▸ **Directive**
Output every line from the start of the items through the line containing "That is 43 %", inclusive, as a JSON list of strings with one string per line, omitting blank lines. Leave the pictures out.

▸ **Records shown**
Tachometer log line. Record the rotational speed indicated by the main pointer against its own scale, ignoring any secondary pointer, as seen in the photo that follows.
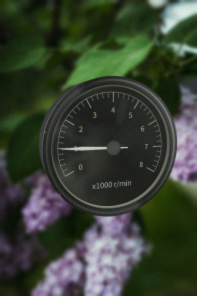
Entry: 1000 rpm
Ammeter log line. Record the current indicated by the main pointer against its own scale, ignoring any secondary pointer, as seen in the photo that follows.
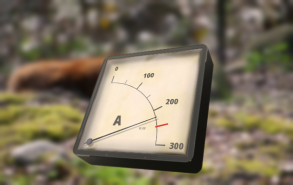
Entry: 225 A
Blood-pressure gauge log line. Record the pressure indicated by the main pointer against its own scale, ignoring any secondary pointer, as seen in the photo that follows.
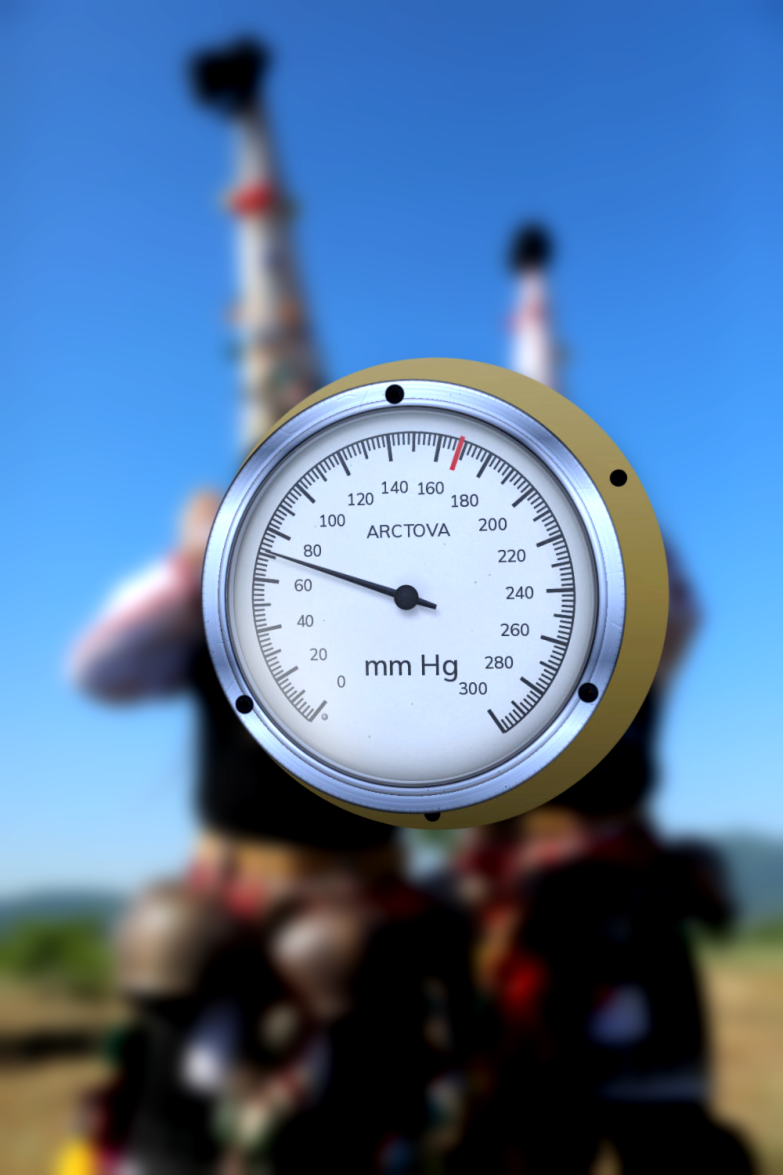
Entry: 72 mmHg
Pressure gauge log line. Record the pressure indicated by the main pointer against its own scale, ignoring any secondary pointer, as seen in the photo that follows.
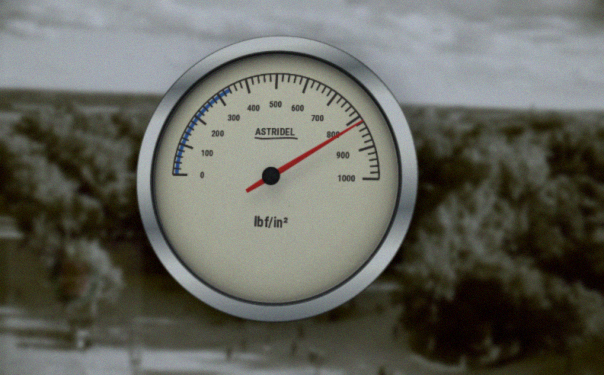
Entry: 820 psi
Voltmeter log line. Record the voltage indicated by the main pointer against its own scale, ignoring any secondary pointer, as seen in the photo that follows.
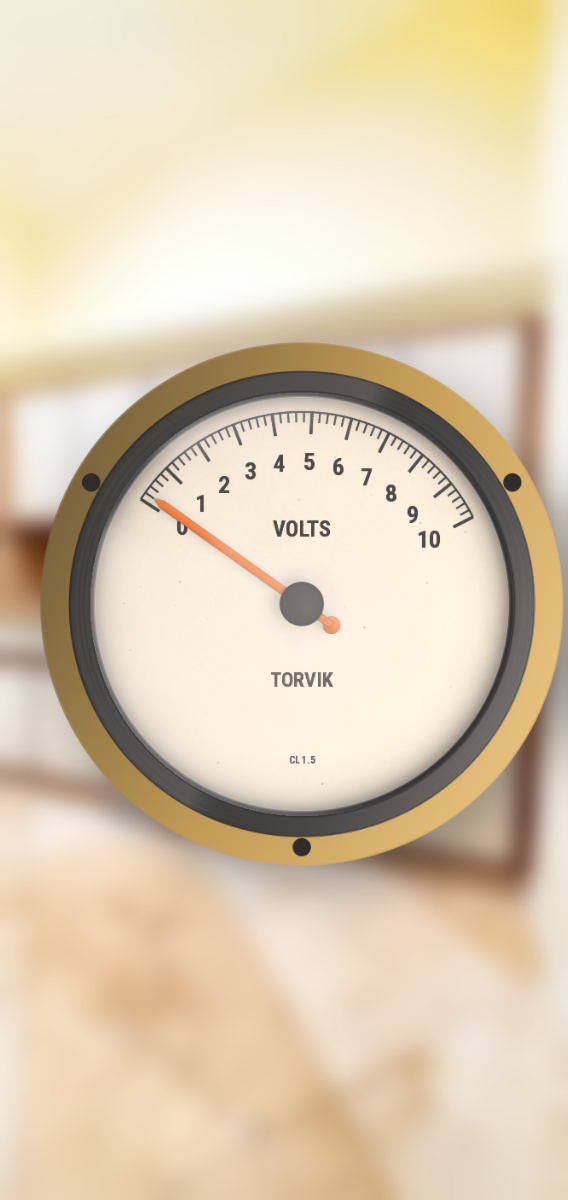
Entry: 0.2 V
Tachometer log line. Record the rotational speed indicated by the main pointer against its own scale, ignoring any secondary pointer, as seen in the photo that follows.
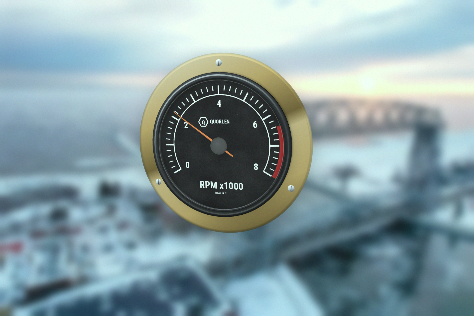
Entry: 2200 rpm
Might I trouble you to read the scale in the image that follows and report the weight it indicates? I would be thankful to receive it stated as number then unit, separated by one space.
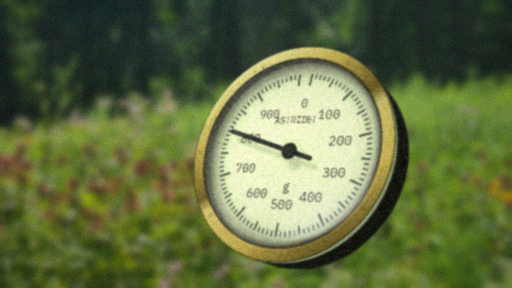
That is 800 g
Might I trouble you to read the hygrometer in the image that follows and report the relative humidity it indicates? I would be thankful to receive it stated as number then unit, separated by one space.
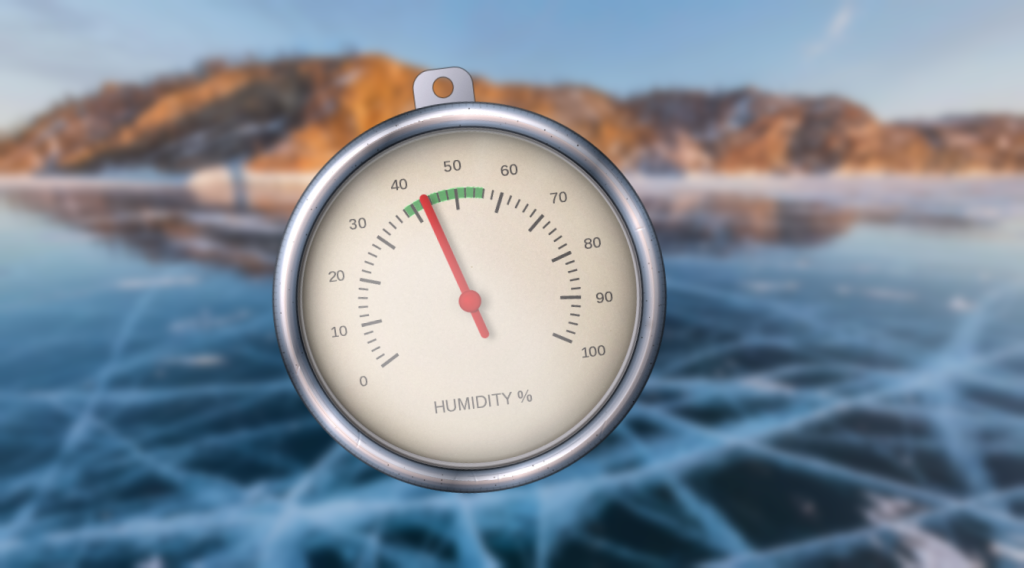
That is 43 %
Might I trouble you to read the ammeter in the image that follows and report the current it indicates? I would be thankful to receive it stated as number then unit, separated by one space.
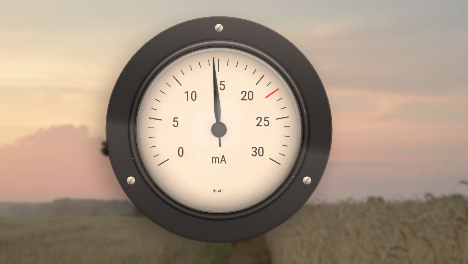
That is 14.5 mA
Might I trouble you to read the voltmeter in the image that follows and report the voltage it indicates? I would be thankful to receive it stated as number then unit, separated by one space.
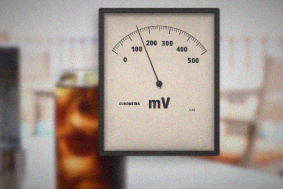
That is 150 mV
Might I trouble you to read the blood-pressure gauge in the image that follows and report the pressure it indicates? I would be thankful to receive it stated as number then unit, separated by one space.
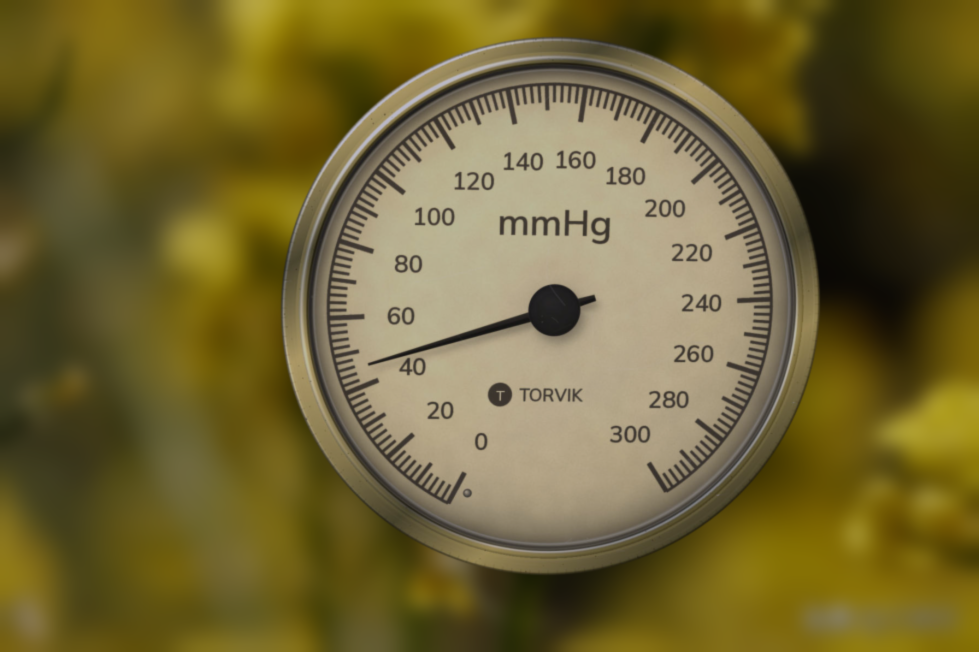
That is 46 mmHg
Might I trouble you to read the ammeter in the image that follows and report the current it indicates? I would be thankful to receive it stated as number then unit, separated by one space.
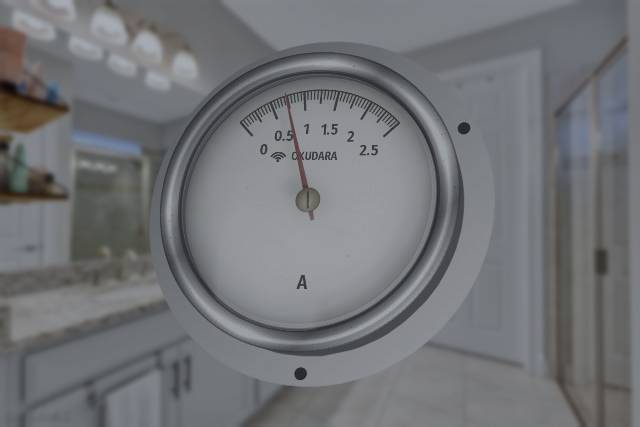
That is 0.75 A
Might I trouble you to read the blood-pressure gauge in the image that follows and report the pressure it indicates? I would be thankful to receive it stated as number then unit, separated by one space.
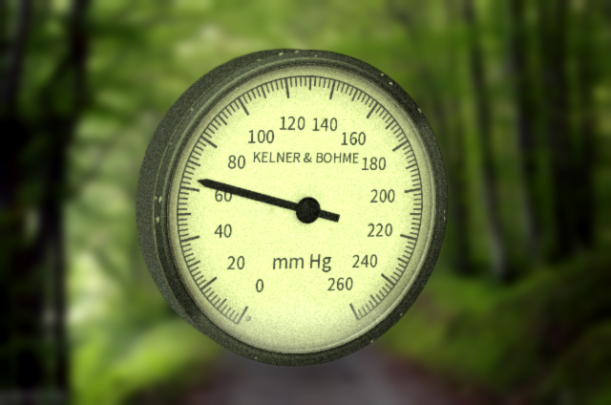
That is 64 mmHg
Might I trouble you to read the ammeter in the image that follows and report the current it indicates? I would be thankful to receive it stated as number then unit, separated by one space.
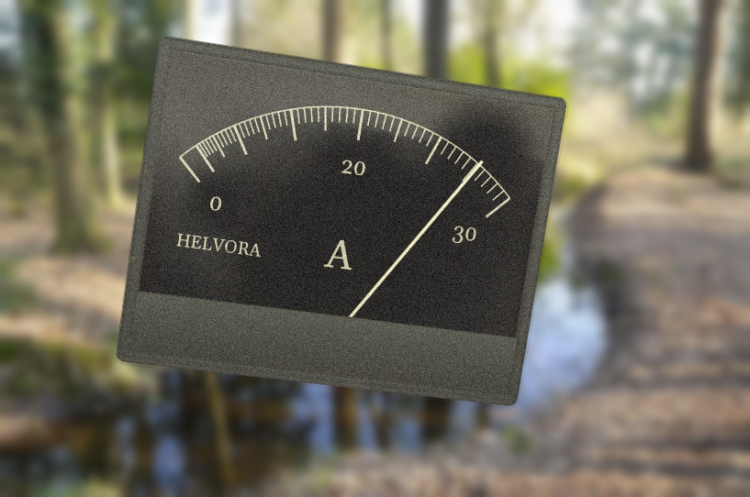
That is 27.5 A
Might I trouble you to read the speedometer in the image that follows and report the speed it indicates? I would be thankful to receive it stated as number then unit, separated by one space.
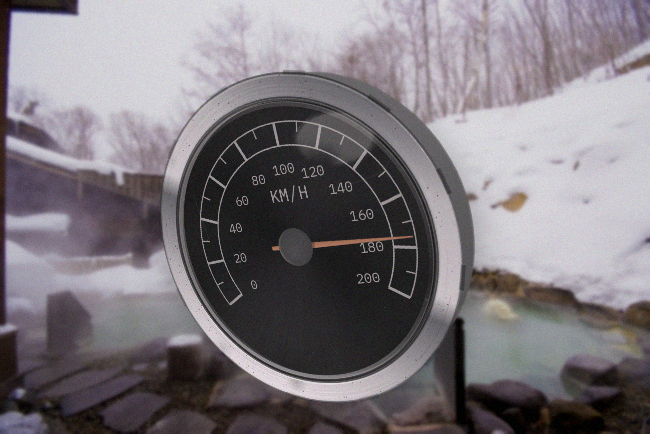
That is 175 km/h
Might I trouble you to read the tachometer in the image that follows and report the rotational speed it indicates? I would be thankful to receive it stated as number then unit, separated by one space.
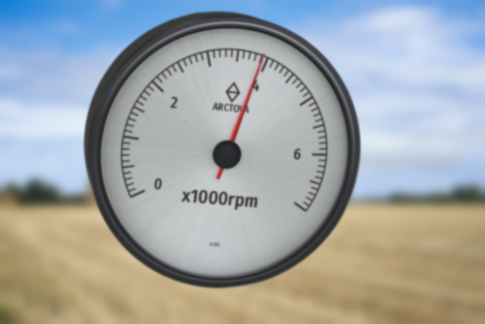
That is 3900 rpm
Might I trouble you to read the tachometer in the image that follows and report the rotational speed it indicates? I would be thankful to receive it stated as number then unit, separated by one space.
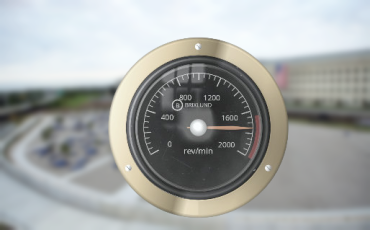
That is 1750 rpm
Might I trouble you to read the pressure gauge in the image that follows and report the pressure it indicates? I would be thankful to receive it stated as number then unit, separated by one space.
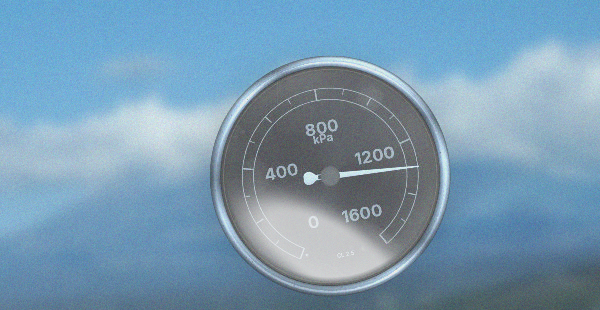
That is 1300 kPa
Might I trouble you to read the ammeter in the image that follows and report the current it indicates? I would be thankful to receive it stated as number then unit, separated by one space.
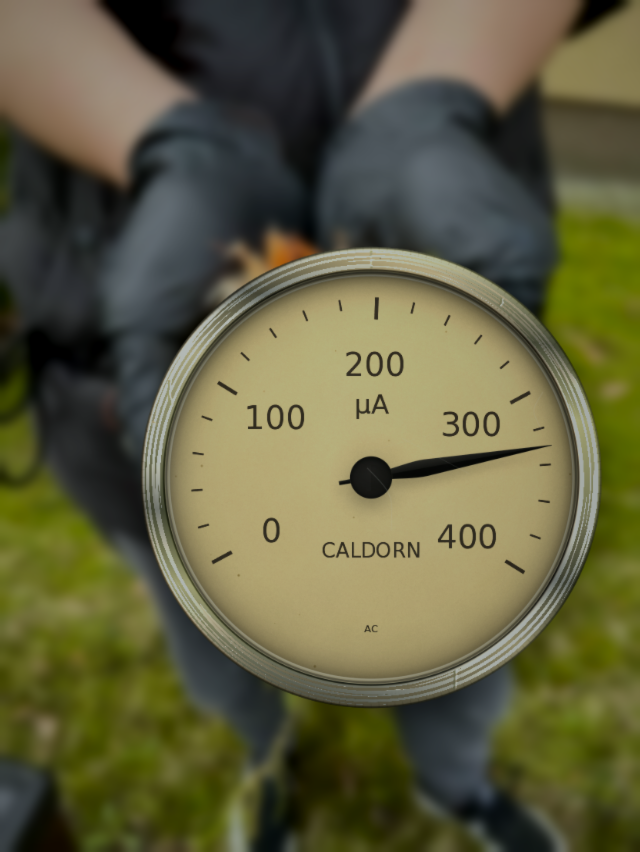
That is 330 µA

▸ **Task solution**
[
  "Tachometer log line. Record the rotational speed indicated by the main pointer against its own scale, ignoring any secondary pointer, as seen in the photo that follows.",
  "Entry: 1000 rpm",
  "Ammeter log line. Record the current indicated by the main pointer against its own scale, ignoring any secondary pointer, as seen in the photo that follows.",
  "Entry: 225 A",
  "Blood-pressure gauge log line. Record the pressure indicated by the main pointer against its own scale, ignoring any secondary pointer, as seen in the photo that follows.",
  "Entry: 72 mmHg",
  "Pressure gauge log line. Record the pressure indicated by the main pointer against its own scale, ignoring any secondary pointer, as seen in the photo that follows.",
  "Entry: 820 psi",
  "Voltmeter log line. Record the voltage indicated by the main pointer against its own scale, ignoring any secondary pointer, as seen in the photo that follows.",
  "Entry: 0.2 V",
  "Tachometer log line. Record the rotational speed indicated by the main pointer against its own scale, ignoring any secondary pointer, as seen in the photo that follows.",
  "Entry: 2200 rpm",
  "Might I trouble you to read the scale in the image that follows and report the weight it indicates? I would be thankful to receive it stated as number then unit, separated by one space.",
  "That is 800 g",
  "Might I trouble you to read the hygrometer in the image that follows and report the relative humidity it indicates? I would be thankful to receive it stated as number then unit, separated by one space.",
  "That is 43 %"
]